Из-за такого отношения миссионеры не желали допускать представителей местных народов к священству и делиться с ними равной властью. Даже иезуиты не принимали к себе людей из тех культур, которые занимали, согласно представлениям Акосты, первую категорию, – за исключением японцев, а позже, в XVII веке, некоторых китайцев и корейцев. В других областях, где предпринимались инициативы – скажем, в португальских поселениях в Западной и Центральной Африке, – к местному духовенству относились как к низшим, и африканцы очень редко становились епископами. В Конго многие из них (как правило, элита) приходили в ярость от покровительственного отношения европейцев, и именно поэтому они стали главными выразителями той ненависти, какую местные испытывали к португальцам. Проблемой в Африке было и то, что Церковь настаивала на обязательном целибате церковнослужителей, и в Контрреформации это требование, глубоко чуждое большинству культур коренных народов, зазвучало с новой силой. Неудивительно, что когда церковная инфраструктура, по-прежнему европейская, пришла в упадок во всем мире, Церковь начала исчезать и как целое.

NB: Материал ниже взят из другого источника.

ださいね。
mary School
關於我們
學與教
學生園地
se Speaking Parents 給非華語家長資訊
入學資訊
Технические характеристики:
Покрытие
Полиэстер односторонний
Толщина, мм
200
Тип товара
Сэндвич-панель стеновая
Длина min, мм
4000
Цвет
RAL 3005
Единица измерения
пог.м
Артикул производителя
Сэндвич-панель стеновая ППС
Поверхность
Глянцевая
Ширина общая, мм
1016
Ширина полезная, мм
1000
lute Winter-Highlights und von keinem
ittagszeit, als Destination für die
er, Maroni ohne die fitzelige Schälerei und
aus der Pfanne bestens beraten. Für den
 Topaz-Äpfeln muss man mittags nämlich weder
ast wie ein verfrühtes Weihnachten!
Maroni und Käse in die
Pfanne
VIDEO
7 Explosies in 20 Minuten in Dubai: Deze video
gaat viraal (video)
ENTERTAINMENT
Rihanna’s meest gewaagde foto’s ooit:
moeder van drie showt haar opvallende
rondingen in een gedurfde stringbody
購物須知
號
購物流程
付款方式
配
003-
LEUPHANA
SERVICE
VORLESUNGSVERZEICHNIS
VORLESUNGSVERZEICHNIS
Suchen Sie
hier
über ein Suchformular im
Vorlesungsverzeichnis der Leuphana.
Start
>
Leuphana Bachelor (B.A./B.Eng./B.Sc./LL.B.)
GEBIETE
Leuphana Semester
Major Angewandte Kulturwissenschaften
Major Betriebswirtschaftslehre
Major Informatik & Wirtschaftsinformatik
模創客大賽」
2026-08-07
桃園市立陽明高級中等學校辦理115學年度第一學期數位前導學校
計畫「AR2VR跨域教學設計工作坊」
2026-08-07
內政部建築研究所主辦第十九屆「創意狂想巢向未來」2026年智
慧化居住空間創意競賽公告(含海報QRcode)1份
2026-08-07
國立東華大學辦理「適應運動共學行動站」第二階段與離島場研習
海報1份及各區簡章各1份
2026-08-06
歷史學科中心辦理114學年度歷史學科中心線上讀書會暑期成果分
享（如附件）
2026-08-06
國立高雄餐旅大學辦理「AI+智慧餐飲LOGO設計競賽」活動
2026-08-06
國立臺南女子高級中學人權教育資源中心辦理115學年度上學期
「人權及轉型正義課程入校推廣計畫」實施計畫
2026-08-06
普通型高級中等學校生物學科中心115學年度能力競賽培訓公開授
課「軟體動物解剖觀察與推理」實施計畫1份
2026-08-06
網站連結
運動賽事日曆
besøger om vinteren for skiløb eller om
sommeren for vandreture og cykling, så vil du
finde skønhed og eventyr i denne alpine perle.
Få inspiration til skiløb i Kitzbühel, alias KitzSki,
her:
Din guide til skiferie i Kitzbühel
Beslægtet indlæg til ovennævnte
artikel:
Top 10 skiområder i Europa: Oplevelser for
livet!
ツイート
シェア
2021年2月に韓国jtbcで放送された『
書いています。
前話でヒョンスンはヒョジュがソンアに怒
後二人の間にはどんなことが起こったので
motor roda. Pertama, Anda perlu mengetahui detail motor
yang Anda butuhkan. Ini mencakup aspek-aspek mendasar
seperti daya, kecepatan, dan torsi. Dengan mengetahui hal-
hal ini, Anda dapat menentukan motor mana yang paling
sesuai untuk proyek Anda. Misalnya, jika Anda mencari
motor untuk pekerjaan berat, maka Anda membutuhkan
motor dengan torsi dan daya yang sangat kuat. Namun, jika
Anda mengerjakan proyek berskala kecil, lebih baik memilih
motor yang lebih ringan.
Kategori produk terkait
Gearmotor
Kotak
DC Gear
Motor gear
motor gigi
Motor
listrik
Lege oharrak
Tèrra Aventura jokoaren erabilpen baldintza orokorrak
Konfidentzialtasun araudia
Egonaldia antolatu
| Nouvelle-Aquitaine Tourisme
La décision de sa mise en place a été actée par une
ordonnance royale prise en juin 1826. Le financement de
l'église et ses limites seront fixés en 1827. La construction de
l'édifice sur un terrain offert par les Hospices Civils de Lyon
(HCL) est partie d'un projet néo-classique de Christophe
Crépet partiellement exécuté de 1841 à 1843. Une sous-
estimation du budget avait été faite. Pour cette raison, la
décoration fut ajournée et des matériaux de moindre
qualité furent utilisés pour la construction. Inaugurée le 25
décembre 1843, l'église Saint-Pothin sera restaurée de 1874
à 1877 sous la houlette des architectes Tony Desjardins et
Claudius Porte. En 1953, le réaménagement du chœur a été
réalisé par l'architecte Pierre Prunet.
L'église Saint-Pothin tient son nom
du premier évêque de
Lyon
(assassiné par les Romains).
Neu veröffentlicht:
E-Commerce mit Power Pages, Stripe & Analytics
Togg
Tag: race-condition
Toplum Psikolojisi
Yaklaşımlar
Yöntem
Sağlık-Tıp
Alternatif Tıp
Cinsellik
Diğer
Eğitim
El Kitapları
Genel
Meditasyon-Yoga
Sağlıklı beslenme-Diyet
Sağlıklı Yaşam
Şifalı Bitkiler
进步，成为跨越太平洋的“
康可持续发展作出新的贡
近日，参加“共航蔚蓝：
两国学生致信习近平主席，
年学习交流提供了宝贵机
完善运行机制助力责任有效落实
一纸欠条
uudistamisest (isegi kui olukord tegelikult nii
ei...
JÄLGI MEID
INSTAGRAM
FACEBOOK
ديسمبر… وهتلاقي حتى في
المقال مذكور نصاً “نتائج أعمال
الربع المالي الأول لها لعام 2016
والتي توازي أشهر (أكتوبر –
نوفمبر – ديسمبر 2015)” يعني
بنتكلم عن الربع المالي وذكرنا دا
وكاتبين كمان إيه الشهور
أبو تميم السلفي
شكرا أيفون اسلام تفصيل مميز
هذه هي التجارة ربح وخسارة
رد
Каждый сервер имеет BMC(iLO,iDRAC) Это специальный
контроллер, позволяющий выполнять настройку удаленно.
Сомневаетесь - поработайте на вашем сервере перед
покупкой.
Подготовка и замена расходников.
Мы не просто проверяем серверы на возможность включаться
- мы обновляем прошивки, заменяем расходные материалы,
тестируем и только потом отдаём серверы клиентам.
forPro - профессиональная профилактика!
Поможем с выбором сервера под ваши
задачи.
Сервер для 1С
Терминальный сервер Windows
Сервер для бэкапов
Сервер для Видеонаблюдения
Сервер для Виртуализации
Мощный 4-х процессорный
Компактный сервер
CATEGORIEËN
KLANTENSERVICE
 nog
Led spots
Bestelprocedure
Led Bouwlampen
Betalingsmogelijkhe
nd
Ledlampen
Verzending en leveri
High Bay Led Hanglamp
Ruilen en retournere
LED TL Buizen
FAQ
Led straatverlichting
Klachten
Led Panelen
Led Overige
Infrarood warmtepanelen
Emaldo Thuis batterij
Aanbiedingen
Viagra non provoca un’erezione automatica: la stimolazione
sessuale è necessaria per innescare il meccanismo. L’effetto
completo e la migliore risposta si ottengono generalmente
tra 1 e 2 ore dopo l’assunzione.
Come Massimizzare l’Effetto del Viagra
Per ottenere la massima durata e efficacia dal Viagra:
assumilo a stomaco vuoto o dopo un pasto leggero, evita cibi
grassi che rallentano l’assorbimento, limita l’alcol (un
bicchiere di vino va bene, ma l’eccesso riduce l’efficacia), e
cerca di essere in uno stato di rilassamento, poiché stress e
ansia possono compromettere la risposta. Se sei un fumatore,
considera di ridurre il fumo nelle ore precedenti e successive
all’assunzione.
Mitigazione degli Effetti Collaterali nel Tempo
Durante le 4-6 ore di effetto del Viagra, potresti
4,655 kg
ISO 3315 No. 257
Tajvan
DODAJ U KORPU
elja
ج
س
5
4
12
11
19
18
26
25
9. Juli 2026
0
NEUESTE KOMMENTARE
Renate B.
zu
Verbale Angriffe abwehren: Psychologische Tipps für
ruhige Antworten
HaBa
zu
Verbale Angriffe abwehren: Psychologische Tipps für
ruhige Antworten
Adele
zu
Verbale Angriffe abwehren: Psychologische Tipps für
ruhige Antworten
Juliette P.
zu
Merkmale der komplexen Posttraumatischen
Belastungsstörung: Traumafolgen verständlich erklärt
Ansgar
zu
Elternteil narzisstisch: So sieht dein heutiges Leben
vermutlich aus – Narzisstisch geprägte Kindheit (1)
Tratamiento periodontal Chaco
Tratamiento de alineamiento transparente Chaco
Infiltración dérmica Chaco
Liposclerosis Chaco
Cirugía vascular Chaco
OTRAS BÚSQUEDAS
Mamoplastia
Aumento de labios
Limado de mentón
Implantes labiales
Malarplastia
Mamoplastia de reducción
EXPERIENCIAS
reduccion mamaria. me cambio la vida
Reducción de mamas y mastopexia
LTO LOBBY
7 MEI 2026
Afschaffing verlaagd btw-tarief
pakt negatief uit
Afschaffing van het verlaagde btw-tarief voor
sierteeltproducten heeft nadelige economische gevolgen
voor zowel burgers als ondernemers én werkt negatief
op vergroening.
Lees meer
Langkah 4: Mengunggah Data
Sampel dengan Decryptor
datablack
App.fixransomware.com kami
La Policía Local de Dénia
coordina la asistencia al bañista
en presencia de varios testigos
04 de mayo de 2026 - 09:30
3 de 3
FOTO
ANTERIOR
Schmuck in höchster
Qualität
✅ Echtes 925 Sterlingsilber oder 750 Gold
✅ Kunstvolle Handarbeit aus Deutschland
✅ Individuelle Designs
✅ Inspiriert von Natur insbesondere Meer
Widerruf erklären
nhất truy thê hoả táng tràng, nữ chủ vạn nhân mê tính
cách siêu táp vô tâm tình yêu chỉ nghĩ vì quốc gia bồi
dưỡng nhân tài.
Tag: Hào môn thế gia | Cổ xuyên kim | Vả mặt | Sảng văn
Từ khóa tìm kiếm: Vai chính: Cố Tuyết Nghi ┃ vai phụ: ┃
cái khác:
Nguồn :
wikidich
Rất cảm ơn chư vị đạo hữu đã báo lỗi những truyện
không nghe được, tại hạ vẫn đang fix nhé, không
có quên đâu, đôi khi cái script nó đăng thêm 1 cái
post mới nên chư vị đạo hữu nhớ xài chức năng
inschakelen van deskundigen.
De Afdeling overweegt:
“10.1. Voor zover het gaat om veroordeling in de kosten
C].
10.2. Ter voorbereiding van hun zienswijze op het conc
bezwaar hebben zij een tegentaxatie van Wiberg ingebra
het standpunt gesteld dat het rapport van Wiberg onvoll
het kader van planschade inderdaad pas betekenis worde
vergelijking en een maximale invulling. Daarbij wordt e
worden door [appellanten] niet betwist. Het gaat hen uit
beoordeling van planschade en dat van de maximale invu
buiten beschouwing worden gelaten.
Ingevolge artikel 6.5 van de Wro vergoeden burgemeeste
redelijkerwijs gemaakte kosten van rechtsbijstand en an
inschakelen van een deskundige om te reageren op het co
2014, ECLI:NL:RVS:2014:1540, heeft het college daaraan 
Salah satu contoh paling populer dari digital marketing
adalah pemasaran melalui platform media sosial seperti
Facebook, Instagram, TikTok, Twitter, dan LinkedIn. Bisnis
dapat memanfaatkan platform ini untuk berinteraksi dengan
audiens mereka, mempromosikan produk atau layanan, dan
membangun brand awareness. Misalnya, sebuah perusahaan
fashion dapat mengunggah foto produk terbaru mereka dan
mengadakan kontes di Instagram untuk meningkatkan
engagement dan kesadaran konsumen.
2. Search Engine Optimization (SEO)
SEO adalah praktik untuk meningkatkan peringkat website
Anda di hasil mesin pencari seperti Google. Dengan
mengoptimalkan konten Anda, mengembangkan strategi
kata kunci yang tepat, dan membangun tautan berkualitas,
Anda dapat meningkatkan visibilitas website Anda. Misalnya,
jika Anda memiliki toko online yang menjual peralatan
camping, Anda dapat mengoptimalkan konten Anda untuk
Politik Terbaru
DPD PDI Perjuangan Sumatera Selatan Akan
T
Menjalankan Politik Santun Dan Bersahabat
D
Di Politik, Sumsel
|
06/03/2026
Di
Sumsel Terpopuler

Так произошло во многих областях Азии и Африки, где католики вершили свои миссии в конце XVII столетия и в XVIII веке, и это было напрямую связано с постепенным ослаблением Испанской и Португальской империй. Поразительно было уже и то, что эти сравнительно бедные иберийские королевства сумели создать мировые империи – но у них было все больше проблем, и в их жизнь все чаще вмешивались другие европейские державы, сперва Соединенные провинции Нидерландов, исповедовавшие протестантизм, а затем – Великобритания и Франция. С упадком Испании и Португалии католический миссионерский порыв стал намного слабее, поскольку власть перешла с католического юга в Центральную Европу и на Атлантические острова. И следующие три главы мы посвятим именно этой части разделенного дома, ее борьбе и ее жестоким испытаниям.